• _Material provided_
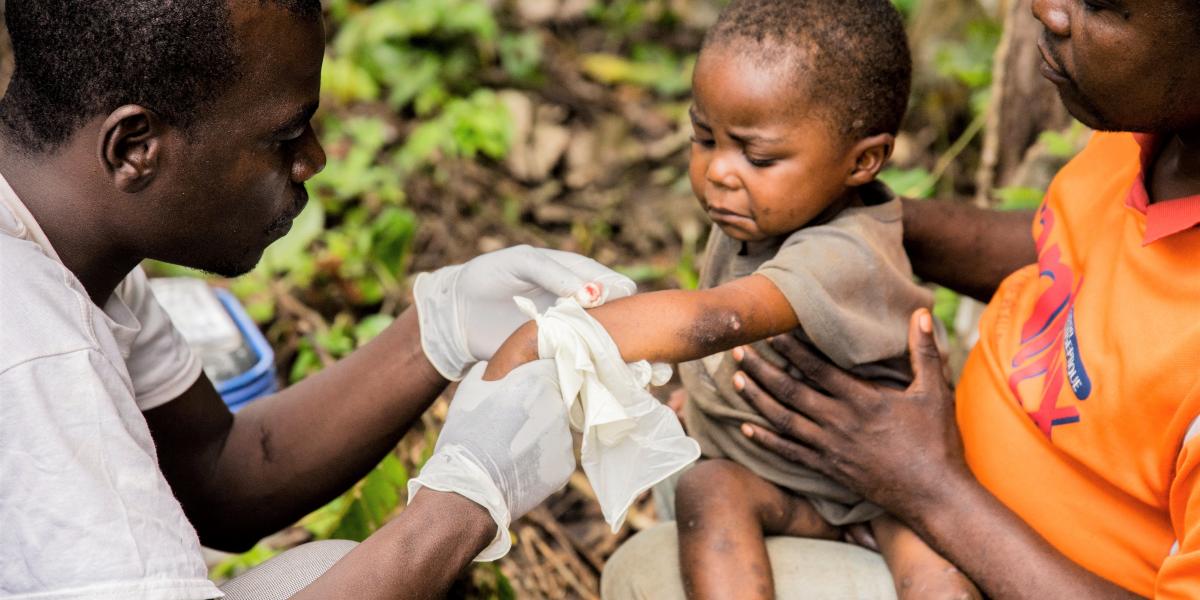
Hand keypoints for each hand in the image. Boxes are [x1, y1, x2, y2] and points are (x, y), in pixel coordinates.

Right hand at [407, 360, 574, 560]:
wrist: (468, 490)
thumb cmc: (464, 437)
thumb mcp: (468, 393)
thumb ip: (486, 373)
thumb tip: (490, 367)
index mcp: (536, 382)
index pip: (544, 373)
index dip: (530, 385)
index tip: (516, 397)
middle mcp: (558, 407)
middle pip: (554, 402)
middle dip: (537, 411)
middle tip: (511, 428)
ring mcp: (564, 438)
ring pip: (556, 432)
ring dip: (540, 437)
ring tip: (512, 451)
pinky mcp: (565, 466)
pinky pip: (556, 457)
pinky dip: (543, 462)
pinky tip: (521, 468)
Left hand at [414, 245, 636, 379]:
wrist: (458, 315)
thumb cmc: (490, 277)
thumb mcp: (521, 264)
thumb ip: (555, 273)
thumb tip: (594, 295)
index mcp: (578, 276)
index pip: (616, 285)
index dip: (619, 295)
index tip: (605, 307)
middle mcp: (581, 307)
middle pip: (618, 318)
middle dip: (619, 326)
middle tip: (599, 334)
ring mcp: (571, 335)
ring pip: (605, 344)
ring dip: (606, 349)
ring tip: (592, 352)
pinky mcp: (557, 359)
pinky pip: (581, 365)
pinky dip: (587, 367)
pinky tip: (583, 369)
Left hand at [733, 309, 969, 521]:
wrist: (935, 495)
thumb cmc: (937, 442)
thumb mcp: (935, 392)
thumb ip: (924, 351)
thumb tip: (921, 313)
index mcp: (862, 400)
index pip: (817, 369)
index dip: (791, 349)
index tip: (769, 332)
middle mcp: (840, 423)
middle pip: (790, 392)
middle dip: (761, 370)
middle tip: (737, 351)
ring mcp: (830, 448)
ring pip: (784, 420)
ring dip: (757, 399)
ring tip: (736, 380)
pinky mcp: (828, 470)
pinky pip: (789, 453)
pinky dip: (766, 440)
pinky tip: (746, 428)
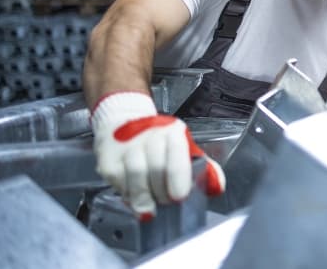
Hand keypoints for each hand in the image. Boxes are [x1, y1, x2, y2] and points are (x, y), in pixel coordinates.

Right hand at [91, 92, 225, 219]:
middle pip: (156, 169)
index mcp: (172, 133)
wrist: (123, 121)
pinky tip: (134, 194)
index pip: (176, 155)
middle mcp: (148, 135)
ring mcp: (127, 146)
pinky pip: (118, 182)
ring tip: (150, 206)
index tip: (179, 196)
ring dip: (144, 197)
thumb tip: (217, 187)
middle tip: (166, 201)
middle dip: (162, 192)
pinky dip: (128, 194)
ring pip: (135, 175)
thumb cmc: (158, 141)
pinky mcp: (109, 159)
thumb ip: (203, 168)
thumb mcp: (184, 149)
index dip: (178, 179)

• _What to do_
Reproduce the entries above exactly, though not their pictures.

• _Task output_
Hand keypoints for each hand in the image. Boxes are [x1, y1, x2, y2] and points are (x, y), in pixel coordinates.

Right hand at [407, 360, 574, 560]:
wrist: (468, 490)
thumb cmc: (464, 437)
thumb mcp: (468, 393)
thumb ip: (486, 373)
thumb tip: (490, 367)
index mcp: (536, 382)
index pip: (544, 373)
index dip: (530, 385)
index tip: (516, 397)
middle mcp: (558, 407)
middle pip: (554, 402)
middle dip: (537, 411)
middle tip: (511, 428)
ring mcp: (564, 438)
ring pip: (556, 432)
ring dip: (540, 437)
ring tip: (512, 451)
pinky mcp: (565, 466)
pinky pip: (556, 457)
pinky dip: (543, 462)
pinky tip: (521, 468)
Left hand at [414, 245, 636, 379]:
wrist: (458, 315)
thumb cmc: (490, 277)
thumb mcp: (521, 264)
thumb ip: (555, 273)
thumb tip: (594, 295)
index mcp: (578, 276)
index pip: (616, 285)
index dip: (619, 295)
index tip: (605, 307)
middle mcp: (581, 307)
middle pip: (618, 318)
middle dip: (619, 326)
middle tip: (599, 334)
ring mcp: (571, 335)
ring pip: (605, 344)
ring dip: (606, 349)
ring tip: (592, 352)
pinky mcp: (557, 359)
pinky pip: (581, 365)
pinky dip: (587, 367)
pinky tip: (583, 369)
Left hand at [733, 309, 969, 521]:
wrist: (935, 495)
thumb cmc: (937, 442)
thumb mcp: (935, 392)
thumb ip: (924, 351)
thumb tip: (921, 313)
index mcp: (862, 400)
index pip: (817, 369)
index dip: (791, 349)
index tip: (769, 332)
middle mcp: (840, 423)
middle pip: (790, 392)
middle dip: (761, 370)
middle tip: (737, 351)
ring mcp: (830, 448)
ring pip: (784, 420)
ring dip: (757, 399)
ring tip: (736, 380)
pinky mcp: (828, 470)
pinky pip: (789, 453)
pinky dip: (766, 440)
pinky tip: (746, 428)
Hand keypoints for each hand in the image. Boxes are [x1, y1, x2, y2] and points are (x, y), in pixel coordinates.

Right hand at [91, 92, 225, 219]:
middle pip: (156, 169)
index mcp: (172, 133)
wrist: (123, 121)
pinky tip: (134, 194)
index pip: (176, 155)
middle mcp: (148, 135)
ring mcp: (127, 146)
pinky pip: (118, 182)
ring tip: (150, 206)
index tip: (179, 196)
ring dip: (144, 197)
thumb tip: (217, 187)
middle tip: (166, 201)
middle dip: (162, 192)
pinky dip: (128, 194)
ring pip: (135, 175)
thumb cmc: (158, 141)
pinky mcp: (109, 159)
thumb ip: (203, 168)
thumb mcp: (184, 149)
index dip: (178, 179)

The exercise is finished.